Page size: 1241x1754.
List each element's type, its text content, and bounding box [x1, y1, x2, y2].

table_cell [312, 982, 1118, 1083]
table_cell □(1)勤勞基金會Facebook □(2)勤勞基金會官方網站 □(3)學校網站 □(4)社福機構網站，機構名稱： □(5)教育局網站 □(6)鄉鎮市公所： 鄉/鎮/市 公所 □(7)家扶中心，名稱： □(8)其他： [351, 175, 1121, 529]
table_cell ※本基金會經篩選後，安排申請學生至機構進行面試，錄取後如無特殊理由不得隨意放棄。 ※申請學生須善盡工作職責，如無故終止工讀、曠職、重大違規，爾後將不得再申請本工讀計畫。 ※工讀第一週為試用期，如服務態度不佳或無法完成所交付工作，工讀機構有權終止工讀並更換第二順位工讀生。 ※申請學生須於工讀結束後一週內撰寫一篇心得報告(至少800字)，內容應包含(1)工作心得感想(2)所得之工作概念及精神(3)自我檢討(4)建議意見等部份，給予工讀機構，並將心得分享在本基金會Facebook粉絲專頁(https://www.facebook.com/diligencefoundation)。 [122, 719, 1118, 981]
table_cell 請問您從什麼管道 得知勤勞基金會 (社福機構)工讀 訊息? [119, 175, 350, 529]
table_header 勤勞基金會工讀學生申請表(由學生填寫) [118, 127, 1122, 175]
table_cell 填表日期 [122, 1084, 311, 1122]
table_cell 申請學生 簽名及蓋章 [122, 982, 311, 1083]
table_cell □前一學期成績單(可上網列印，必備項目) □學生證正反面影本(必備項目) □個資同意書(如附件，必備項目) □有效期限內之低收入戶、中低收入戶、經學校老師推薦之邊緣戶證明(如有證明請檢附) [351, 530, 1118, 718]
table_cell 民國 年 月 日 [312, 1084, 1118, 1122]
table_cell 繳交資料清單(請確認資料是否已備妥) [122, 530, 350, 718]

---

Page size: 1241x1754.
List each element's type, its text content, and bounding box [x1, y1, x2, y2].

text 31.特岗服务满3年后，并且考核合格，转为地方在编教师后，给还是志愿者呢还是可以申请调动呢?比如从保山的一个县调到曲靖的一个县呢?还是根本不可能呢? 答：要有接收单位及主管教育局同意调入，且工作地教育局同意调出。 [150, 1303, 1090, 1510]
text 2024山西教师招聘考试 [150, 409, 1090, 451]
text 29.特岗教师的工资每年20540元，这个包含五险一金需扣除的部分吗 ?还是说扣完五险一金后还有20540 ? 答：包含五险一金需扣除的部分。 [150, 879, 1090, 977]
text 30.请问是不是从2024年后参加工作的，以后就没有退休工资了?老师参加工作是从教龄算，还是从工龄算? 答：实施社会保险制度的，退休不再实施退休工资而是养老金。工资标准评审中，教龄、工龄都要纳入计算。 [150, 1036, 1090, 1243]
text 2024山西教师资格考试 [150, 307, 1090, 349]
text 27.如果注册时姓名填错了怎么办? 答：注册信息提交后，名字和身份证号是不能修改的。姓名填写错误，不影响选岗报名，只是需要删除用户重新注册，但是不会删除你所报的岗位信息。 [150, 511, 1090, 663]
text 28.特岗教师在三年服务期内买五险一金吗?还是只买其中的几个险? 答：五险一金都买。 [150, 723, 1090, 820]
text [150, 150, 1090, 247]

...

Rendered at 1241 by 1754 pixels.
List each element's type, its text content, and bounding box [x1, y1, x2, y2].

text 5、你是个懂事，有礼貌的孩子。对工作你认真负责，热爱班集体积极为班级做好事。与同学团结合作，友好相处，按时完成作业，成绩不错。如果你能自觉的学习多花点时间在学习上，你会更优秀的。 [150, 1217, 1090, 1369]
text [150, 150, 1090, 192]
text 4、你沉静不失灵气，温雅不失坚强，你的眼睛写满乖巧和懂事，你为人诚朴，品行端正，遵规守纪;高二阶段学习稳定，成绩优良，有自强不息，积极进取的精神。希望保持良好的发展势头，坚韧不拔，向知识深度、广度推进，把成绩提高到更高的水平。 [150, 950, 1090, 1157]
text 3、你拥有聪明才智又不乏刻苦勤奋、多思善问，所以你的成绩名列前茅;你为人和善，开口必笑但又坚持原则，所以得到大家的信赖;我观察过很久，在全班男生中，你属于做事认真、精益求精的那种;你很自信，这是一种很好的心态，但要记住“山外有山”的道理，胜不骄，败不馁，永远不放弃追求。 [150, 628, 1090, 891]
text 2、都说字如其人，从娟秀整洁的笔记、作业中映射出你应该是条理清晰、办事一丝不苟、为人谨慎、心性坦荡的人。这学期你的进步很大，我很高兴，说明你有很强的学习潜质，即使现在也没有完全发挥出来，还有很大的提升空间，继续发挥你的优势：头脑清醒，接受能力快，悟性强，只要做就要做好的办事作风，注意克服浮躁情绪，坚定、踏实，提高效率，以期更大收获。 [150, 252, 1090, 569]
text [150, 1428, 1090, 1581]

* TASK INSTRUCTIONS: Taking the line with "text [150, 150, 1090, 192]" as the first and the line with "text [150, 1428, 1090, 1581]" as the last, retype that stretch of the data above exactly, with no other lines.

* EXERCISE ANSWER:
text [150, 150, 1090, 192]
text 4、你沉静不失灵气，温雅不失坚强，你的眼睛写满乖巧和懂事，你为人诚朴，品行端正，遵规守纪;高二阶段学习稳定，成绩优良，有自强不息，积极进取的精神。希望保持良好的发展势头，坚韧不拔，向知识深度、广度推进，把成绩提高到更高的水平。 [150, 950, 1090, 1157]
text 3、你拥有聪明才智又不乏刻苦勤奋、多思善问，所以你的成绩名列前茅;你为人和善，开口必笑但又坚持原则，所以得到大家的信赖;我观察过很久，在全班男生中，你属于做事认真、精益求精的那种;你很自信，这是一种很好的心态，但要记住“山外有山”的道理，胜不骄，败不馁，永远不放弃追求。 [150, 628, 1090, 891]
text 2、都说字如其人，从娟秀整洁的笔记、作业中映射出你应该是条理清晰、办事一丝不苟、为人谨慎、心性坦荡的人。这学期你的进步很大，我很高兴，说明你有很强的学习潜质，即使现在也没有完全发挥出来，还有很大的提升空间，继续发挥你的优势：头脑清醒，接受能力快，悟性强，只要做就要做好的办事作风，注意克服浮躁情绪，坚定、踏实，提高效率，以期更大收获。 [150, 252, 1090, 569]
text [150, 1428, 1090, 1581]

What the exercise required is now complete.